Reporter Stewart Yerton first reported on conditions in the building last month (“They Signed Up For Co-Living In Honolulu And Got A ‘Hell Hole’“), and followed with a second story just last week (“‘Hell-Hole’ Building Tenants Gain Traction In Court As Conditions Deteriorate“).
In his first story, Yerton summarized the situation.
For the last year, dozens of people have been living in the office building without kitchens, air conditioning and proper ventilation — and limited access to showers, multiple current and former residents told Civil Beat. Despite complaints to city and state agencies, conditions for residents have deteriorated. A police officer noted the building was totally unsecured in April, the same month a tenant reported a teenager had been sexually assaulted in the family’s unit.
Then, as pressure mounted, the building’s owners shut down power and air conditioning, and issued eviction notices to everyone.
It seems those who have been paying to live in these squalid conditions are caught in a legal battle in which the building’s former owner and mortgage holder is seeking to foreclose and retake control of the building from a limited liability company that bought it last year.The former and current owners are both real estate investers and developers.
Real estate records show the building was purchased for $6.5 million on April 8, 2024 by Union Mall Development Group LLC, which financed the purchase largely via a $5.2 million purchase money mortgage from the seller, real estate developer Tomoya Tsuruhara.
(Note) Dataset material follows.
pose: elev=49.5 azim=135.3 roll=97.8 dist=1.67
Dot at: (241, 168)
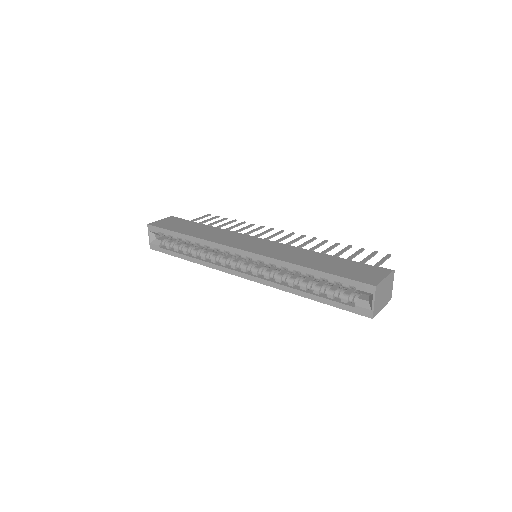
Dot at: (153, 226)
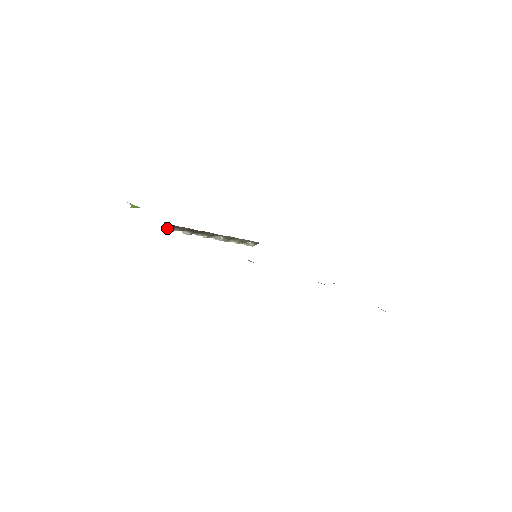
That simply means that the seller accepted a down payment, and took back a mortgage in which the buyer promised to pay off the mortgage loan by a set date. The principals in Union Mall Development Group, Chad Waters and his partner, Scott Bingo, aslo provided personal guarantees that the loan would be repaid.
The mortgage required UMDG to make three payments–$200,000 due on October 8, 2024 an additional $450,000 that was due April 8, 2025, and a final payment of the outstanding balance due at maturity on April 8, 2026.
After the first payment was missed, UMDG was given written notice that it was in default on the mortgage, and that the plaintiff “reserved its rights and remedies against the Borrower under the Loan Documents, including, but not limited to, foreclosure of the Mortgage.”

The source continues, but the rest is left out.